In the early 90s, a trend developed for longer stories than could be in a comic book but weren't really long enough for a limited series, either. Those began being published as "prestige format" comics; The Killing Joke is a good example of one of those.
Also, graphic novels developed along those same lines, but they were more ambitious than just being a longer comic. They were one story with, generally speaking, a more mature plot than you'd get from a comic, and usually published in hardcover. I'm trying to think of early examples that stand out, but I'm drawing a blank. There is Gaiman's Punch & Judy, but I'm not sure it stands out other than that it was Gaiman.

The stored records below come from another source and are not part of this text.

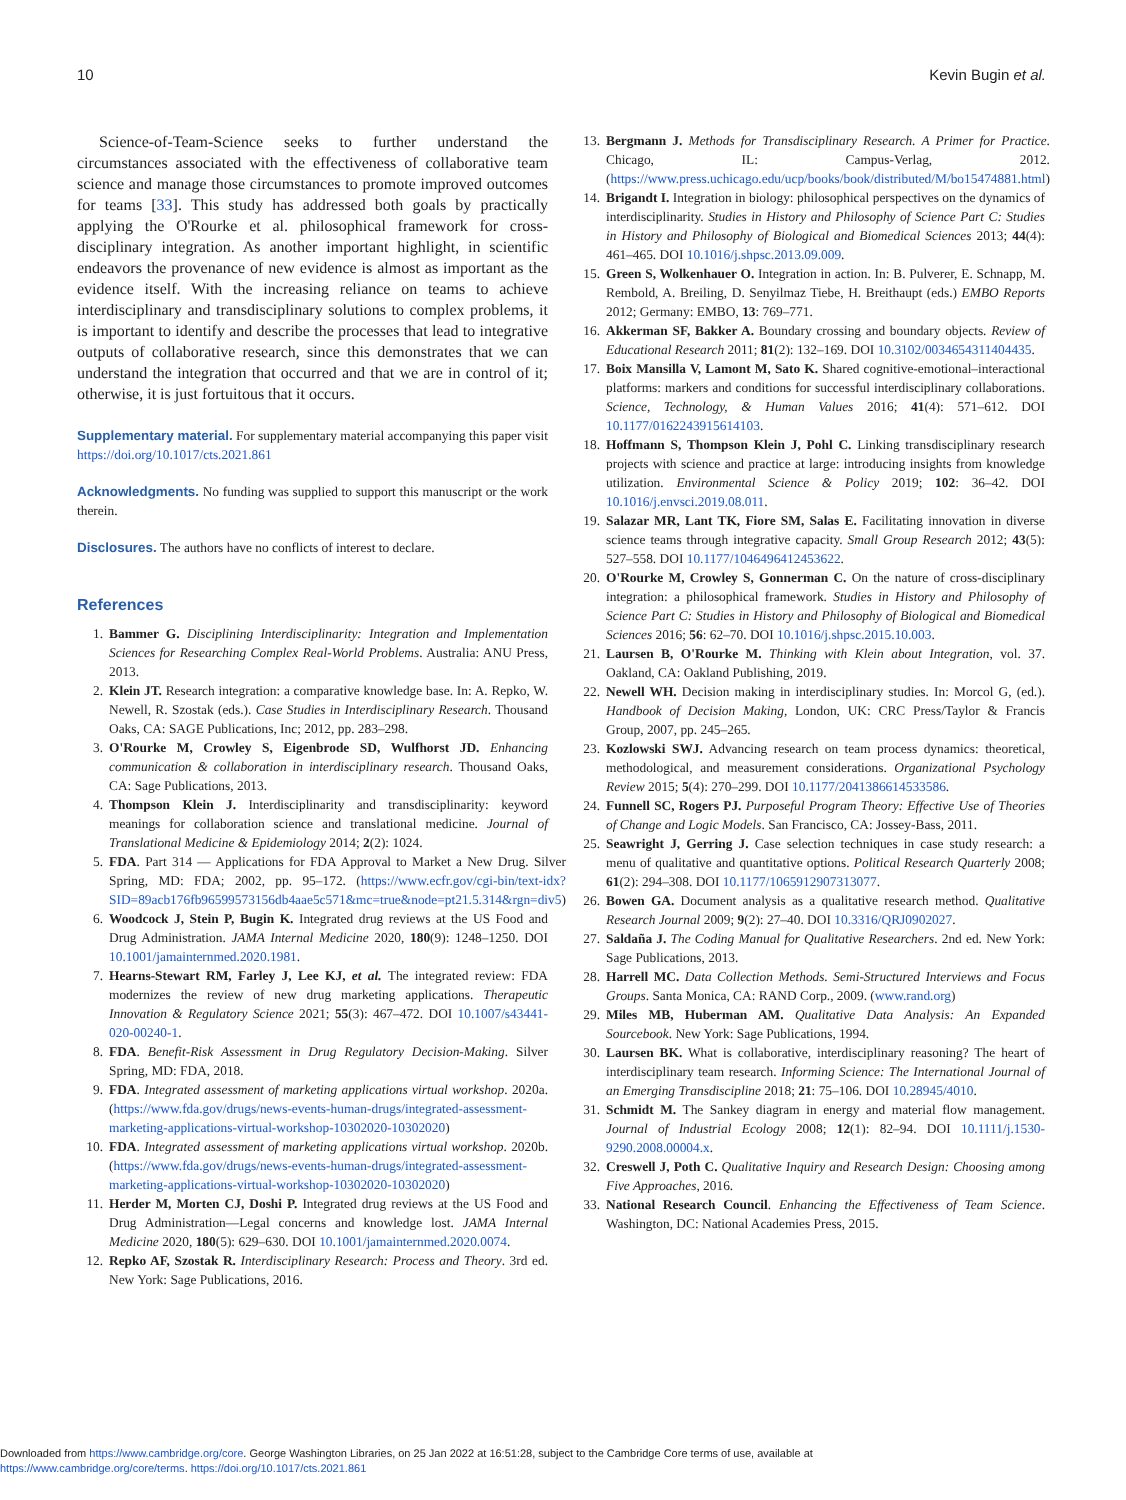10 Kevin Bugin et al.
Science-of-Team-Science seeks to further understand the circumstances associated with the effectiveness of collaborative team science and manage those circumstances to promote improved outcomes for teams [33]. This study has addressed both goals by practically applying the O'Rourke et al. philosophical framework for cross-disciplinary integration. As another important highlight, in scientific endeavors the provenance of new evidence is almost as important as the evidence itself. With the increasing reliance on teams to achieve interdisciplinary and transdisciplinary solutions to complex problems, it is important to identify and describe the processes that lead to integrative outputs of collaborative research, since this demonstrates that we can understand the integration that occurred and that we are in control of it; otherwise, it is just fortuitous that it occurs.
Supplementary material. For supplementary material accompanying this paper visit https://doi.org/10.1017/cts.2021.861
Acknowledgments. No funding was supplied to support this manuscript or the work therein.
Disclosures. The authors have no conflicts of interest to declare.
References
1. Bammer G. Disciplining Interdisciplinarity: Integration and Implementation Sciences for Researching Complex Real-World Problems. Australia: ANU Press, 2013.
2. Klein JT. Research integration: a comparative knowledge base. In: A. Repko, W. Newell, R. Szostak (eds.). Case Studies in Interdisciplinary Research. Thousand Oaks, CA: SAGE Publications, Inc; 2012, pp. 283–298.
3. O'Rourke M, Crowley S, Eigenbrode SD, Wulfhorst JD. Enhancing communication & collaboration in interdisciplinary research. Thousand Oaks, CA: Sage Publications, 2013.
4. Thompson Klein J. Interdisciplinarity and transdisciplinarity: keyword meanings for collaboration science and translational medicine. Journal of Translational Medicine & Epidemiology 2014; 2(2): 1024.
5. FDA. Part 314 — Applications for FDA Approval to Market a New Drug. Silver Spring, MD: FDA; 2002, pp. 95–172. (https://www.ecfr.gov/cgi-bin/text-idx?SID=89acb176fb96599573156db4aae5c571&mc=true&node=pt21.5.314&rgn=div5)
6. Woodcock J, Stein P, Bugin K. Integrated drug reviews at the US Food and Drug Administration. JAMA Internal Medicine 2020, 180(9): 1248–1250. DOI 10.1001/jamainternmed.2020.1981.
7. Hearns-Stewart RM, Farley J, Lee KJ, et al. The integrated review: FDA modernizes the review of new drug marketing applications. Therapeutic Innovation & Regulatory Science 2021; 55(3): 467–472. DOI 10.1007/s43441-020-00240-1.
8. FDA. Benefit-Risk Assessment in Drug Regulatory Decision-Making. Silver Spring, MD: FDA, 2018.
9. FDA. Integrated assessment of marketing applications virtual workshop. 2020a. (https://www.fda.gov/drugs/news-events-human-drugs/integrated-assessment-marketing-applications-virtual-workshop-10302020-10302020)
10. FDA. Integrated assessment of marketing applications virtual workshop. 2020b. (https://www.fda.gov/drugs/news-events-human-drugs/integrated-assessment-marketing-applications-virtual-workshop-10302020-10302020)
11. Herder M, Morten CJ, Doshi P. Integrated drug reviews at the US Food and Drug Administration—Legal concerns and knowledge lost. JAMA Internal Medicine 2020, 180(5): 629–630. DOI 10.1001/jamainternmed.2020.0074.
12. Repko AF, Szostak R. Interdisciplinary Research: Process and Theory. 3rd ed. New York: Sage Publications, 2016.
13. Bergmann J. Methods for Transdisciplinary Research. A Primer for Practice. Chicago, IL: Campus-Verlag, 2012. (https://www.press.uchicago.edu/ucp/books/book/distributed/M/bo15474881.html)
14. Brigandt I. Integration in biology: philosophical perspectives on the dynamics of interdisciplinarity. Studies in History and Philosophy of Science Part C: Studies in History and Philosophy of Biological and Biomedical Sciences 2013; 44(4): 461–465. DOI 10.1016/j.shpsc.2013.09.009.
15. Green S, Wolkenhauer O. Integration in action. In: B. Pulverer, E. Schnapp, M. Rembold, A. Breiling, D. Senyilmaz Tiebe, H. Breithaupt (eds.) EMBO Reports 2012; Germany: EMBO, 13: 769–771.
16. Akkerman SF, Bakker A. Boundary crossing and boundary objects. Review of Educational Research 2011; 81(2): 132–169. DOI 10.3102/0034654311404435.
17. Boix Mansilla V, Lamont M, Sato K. Shared cognitive-emotional–interactional platforms: markers and conditions for successful interdisciplinary collaborations. Science, Technology, & Human Values 2016; 41(4): 571–612. DOI 10.1177/0162243915614103.
18. Hoffmann S, Thompson Klein J, Pohl C. Linking transdisciplinary research projects with science and practice at large: introducing insights from knowledge utilization. Environmental Science & Policy 2019; 102: 36–42. DOI 10.1016/j.envsci.2019.08.011.
19. Salazar MR, Lant TK, Fiore SM, Salas E. Facilitating innovation in diverse science teams through integrative capacity. Small Group Research 2012; 43(5): 527–558. DOI 10.1177/1046496412453622.
20. O'Rourke M, Crowley S, Gonnerman C. On the nature of cross-disciplinary integration: a philosophical framework. Studies in History and Philosophy of Science Part C: Studies in History and Philosophy of Biological and Biomedical Sciences 2016; 56: 62–70. DOI 10.1016/j.shpsc.2015.10.003.
21. Laursen B, O'Rourke M. Thinking with Klein about Integration, vol. 37. Oakland, CA: Oakland Publishing, 2019.
22. Newell WH. Decision making in interdisciplinary studies. In: Morcol G, (ed.). Handbook of Decision Making, London, UK: CRC Press/Taylor & Francis Group, 2007, pp. 245–265.
23. Kozlowski SWJ. Advancing research on team process dynamics: theoretical, methodological, and measurement considerations. Organizational Psychology Review 2015; 5(4): 270–299. DOI 10.1177/2041386614533586.
24. Funnell SC, Rogers PJ. Purposeful Program Theory: Effective Use of Theories of Change and Logic Models. San Francisco, CA: Jossey-Bass, 2011.
25. Seawright J, Gerring J. Case selection techniques in case study research: a menu of qualitative and quantitative options. Political Research Quarterly 2008; 61(2): 294–308. DOI 10.1177/1065912907313077.
26. Bowen GA. Document analysis as a qualitative research method. Qualitative Research Journal 2009; 9(2): 27–40. DOI 10.3316/QRJ0902027.
27. Saldaña J. The Coding Manual for Qualitative Researchers. 2nd ed. New York: Sage Publications, 2013.
28. Harrell MC. Data Collection Methods. Semi-Structured Interviews and Focus Groups. Santa Monica, CA: RAND Corp., 2009. (www.rand.org)
29. Miles MB, Huberman AM. Qualitative Data Analysis: An Expanded Sourcebook. New York: Sage Publications, 1994.
30. Laursen BK. What is collaborative, interdisciplinary reasoning? The heart of interdisciplinary team research. Informing Science: The International Journal of an Emerging Transdiscipline 2018; 21: 75–106. DOI 10.28945/4010.
31. Schmidt M. The Sankey diagram in energy and material flow management. Journal of Industrial Ecology 2008; 12(1): 82–94. DOI 10.1111/j.1530-9290.2008.00004.x.
32. Creswell J, Poth C. Qualitative Inquiry and Research Design: Choosing among Five Approaches, 2016.
33. National Research Council. Enhancing the Effectiveness of Team Science. Washington, DC: National Academies Press, 2015.
Downloaded from https://www.cambridge.org/core. George Washington Libraries, on 25 Jan 2022 at 16:51:28, subject to the Cambridge Core terms of use, available at
https://www.cambridge.org/core/terms. https://doi.org/10.1017/cts.2021.861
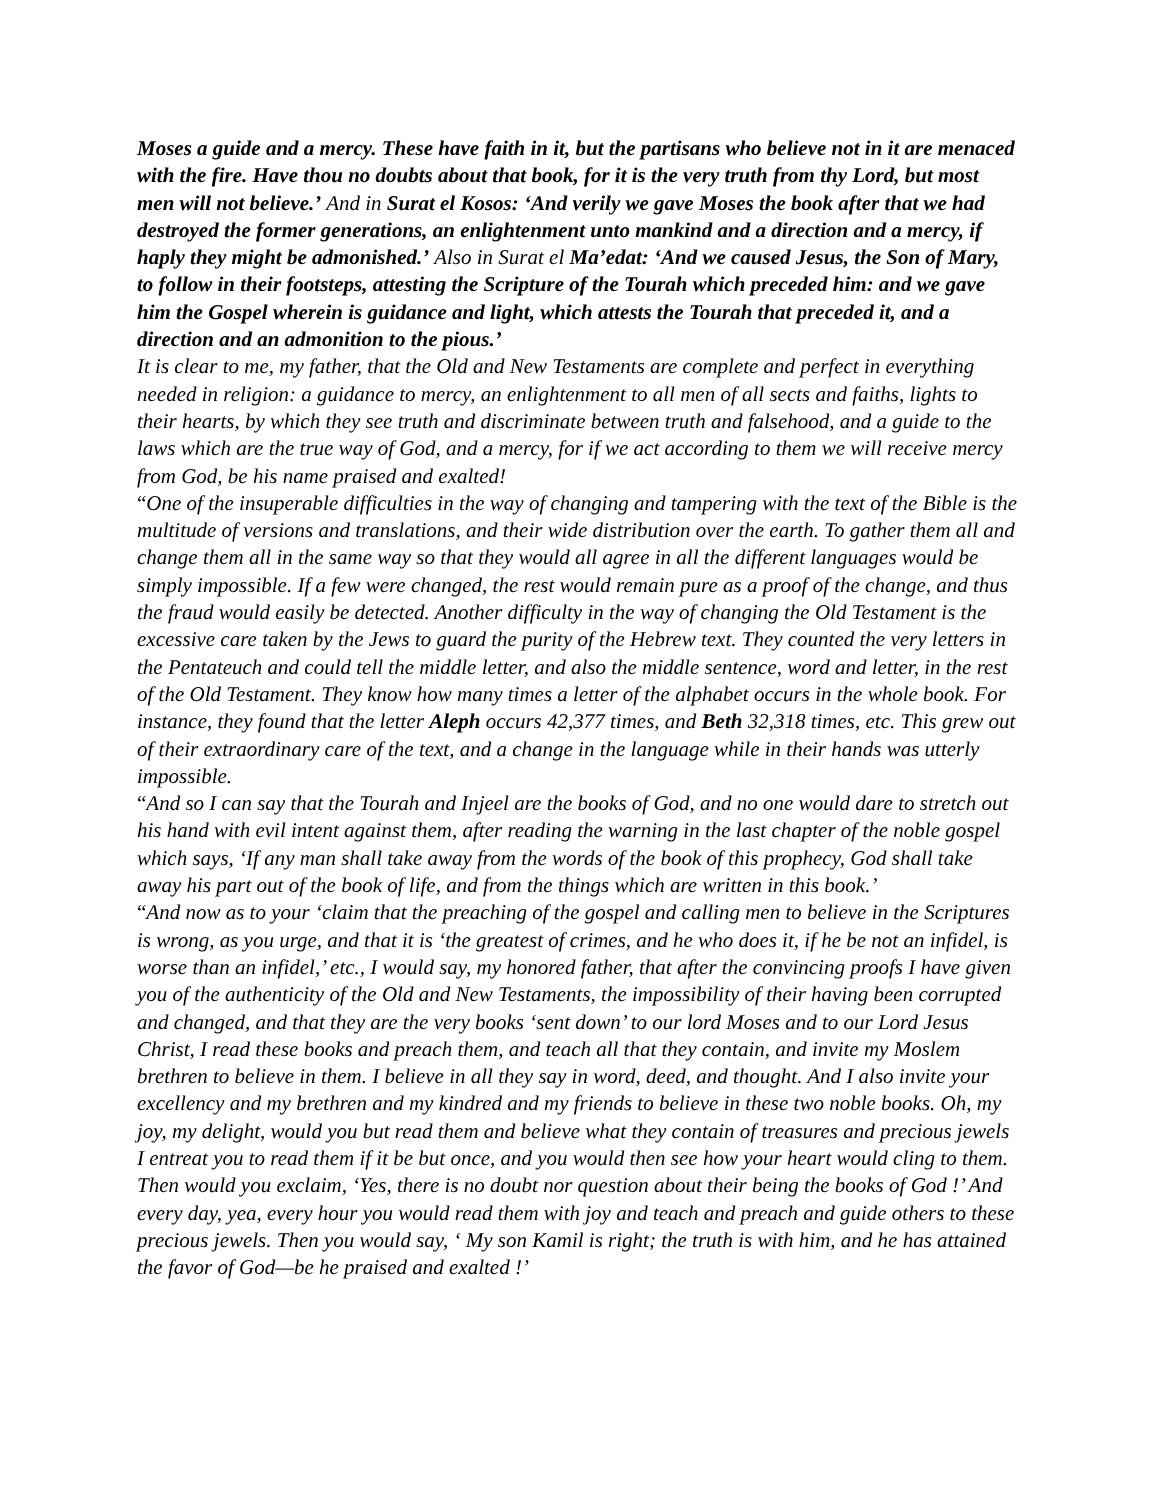Moses a guide and a mercy. These have faith in it, but the partisans who believe not in it are menaced with the fire. Have thou no doubts about that book, for it is the very truth from thy Lord, but most men will not believe.’ And in Surat el Kosos: ‘And verily we gave Moses the book after that we had destroyed the former generations, an enlightenment unto mankind and a direction and a mercy, if haply they might be admonished.’ Also in Surat el Ma’edat: ‘And we caused Jesus, the Son of Mary, to follow in their footsteps, attesting the Scripture of the Tourah which preceded him: and we gave him the Gospel wherein is guidance and light, which attests the Tourah that preceded it, and a direction and an admonition to the pious.’
It is clear to me, my father, that the Old and New Testaments are complete and perfect in everything needed in religion: a guidance to mercy, an enlightenment to all men of all sects and faiths, lights to their hearts, by which they see truth and discriminate between truth and falsehood, and a guide to the laws which are the true way of God, and a mercy, for if we act according to them we will receive mercy from God, be his name praised and exalted!
“One of the insuperable difficulties in the way of changing and tampering with the text of the Bible is the multitude of versions and translations, and their wide distribution over the earth. To gather them all and change them all in the same way so that they would all agree in all the different languages would be simply impossible. If a few were changed, the rest would remain pure as a proof of the change, and thus the fraud would easily be detected. Another difficulty in the way of changing the Old Testament is the excessive care taken by the Jews to guard the purity of the Hebrew text. They counted the very letters in the Pentateuch and could tell the middle letter, and also the middle sentence, word and letter, in the rest of the Old Testament. They know how many times a letter of the alphabet occurs in the whole book. For instance, they found that the letter Aleph occurs 42,377 times, and Beth 32,318 times, etc. This grew out of their extraordinary care of the text, and a change in the language while in their hands was utterly impossible.
“And so I can say that the Tourah and Injeel are the books of God, and no one would dare to stretch out his hand with evil intent against them, after reading the warning in the last chapter of the noble gospel which says, ‘If any man shall take away from the words of the book of this prophecy, God shall take away his part out of the book of life, and from the things which are written in this book.’
“And now as to your ‘claim that the preaching of the gospel and calling men to believe in the Scriptures is wrong, as you urge, and that it is ‘the greatest of crimes, and he who does it, if he be not an infidel, is worse than an infidel,’ etc., I would say, my honored father, that after the convincing proofs I have given you of the authenticity of the Old and New Testaments, the impossibility of their having been corrupted and changed, and that they are the very books ‘sent down’ to our lord Moses and to our Lord Jesus Christ, I read these books and preach them, and teach all that they contain, and invite my Moslem brethren to believe in them. I believe in all they say in word, deed, and thought. And I also invite your excellency and my brethren and my kindred and my friends to believe in these two noble books. Oh, my joy, my delight, would you but read them and believe what they contain of treasures and precious jewels I entreat you to read them if it be but once, and you would then see how your heart would cling to them. Then would you exclaim, ‘Yes, there is no doubt nor question about their being the books of God !’ And every day, yea, every hour you would read them with joy and teach and preach and guide others to these precious jewels. Then you would say, ‘ My son Kamil is right; the truth is with him, and he has attained the favor of God—be he praised and exalted !’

The other thing that happened is the trend for taking comic series and publishing stories in one volume so that you could buy that one story in one place rather than have to go and find all of the individual issues. These are what are now called graphic novels, though they began as "trade paperbacks" (they were almost never published in hard back, because they were supposed to be a cheaper alternative. Except in the cases of limited series with an actual finite plot arc, I highly dislike that this form of comic has come to be called "graphic novels" because they are, in fact, NOT novels. Gathering 20 issues of Spider-Man and putting them all together in a book format does not make it a "novel;" it does, though, make it a trade paperback.
>sigh<

I am unlikely to read the Vision thing, but it does sound good.

Briane said...

I like the collected comics better when I read them; I dislike waiting a month or more for another one, in the first place. Plus a friend told me I would like "Blackest Night" when it started, and so I picked up the first issue, but after 3 issues I realized that to buy the whole story would be like 60 or 80 bucks, so I waited until it was collected and then read it all at once.

You're right about the trade paperbacks. I wouldn't mind calling them that, but I understand why people want to say 'graphic novel,' because comic books are so frowned-upon. Book snobs ought to back off a bit.

There was a lot more I wanted to say but it was getting long and I know it's a bit disjointed but I've got a lot going on these days.